Sabemos que Deus é um só, mas, no Seu ensino, o Senhor Jesus bem nos mostra que devemos nos dirigir ao Pai, pois não só Ele assim nos ensinou, como também procedeu.

O Senhor intercede, atualmente, por nós, assentado que está à direita do Pai, mas quando se diz que Ele intercede é precisamente porque a oração é dirigida ao Pai e não ao Filho. Pensemos nisto, nesta realidade que nos foi revelada pelo Senhor, para que não cometamos erros em nossas expressões.

– Mas, e aí temos um primeiro mistério, ao iniciar a oração-modelo com a expressão “Pai nosso” ou “Pai”, temos a constatação de que Deus não ouve a pecadores, mas apenas a Seus filhos.

Se nos dirigimos a Deus como Pai é porque somos Seus filhos e somente seremos Seus filhos se crermos em Jesus (Jo.1:12,13).

A única oração ouvida por Deus de quem ainda não é Seu filho é a confissão dos pecados, acompanhada do pedido de perdão, operada pelo acolhimento da “fé salvadora” (Rm.10:17; Ef.2:8).

– Não há como nos dirigirmos a Deus se Ele não for nosso Pai. Não há como nos dirigirmos a Deus se não confessarmos e pedirmos perdão pelos nossos pecados.

Não há como nos dirigirmos a Deus se não entrarmos pelo novo e vivo caminho que foi aberto pelo sangue de Jesus Cristo (Hb.10:19-23).

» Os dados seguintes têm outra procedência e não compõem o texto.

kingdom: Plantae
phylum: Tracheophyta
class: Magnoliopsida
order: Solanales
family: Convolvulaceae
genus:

– Deus somente será nosso Pai se estivermos em comunhão com Ele. Não há como termos a Deus como Pai se não tivermos recebido o espírito de adoção (Rm.8:15). Não há como termos a Deus como Pai se ainda andamos segundo a carne (Rm.8:6-9).

Muitos dizem que o “céu é de bronze”, que “tudo está fechado para ele”, mas não será porque não se entrou ainda pelo caminho da confissão de pecados? Não será este o motivo porque, em diversas igrejas locais, Deus não Se faz presente? Deus é nosso Pai, irmãos?

– Esta expressão, se de um lado nos mostra quão indispensável é estarmos em comunhão com Deus para orarmos, também nos mostra que, na oração, desfrutamos de uma intimidade inigualável com o Senhor.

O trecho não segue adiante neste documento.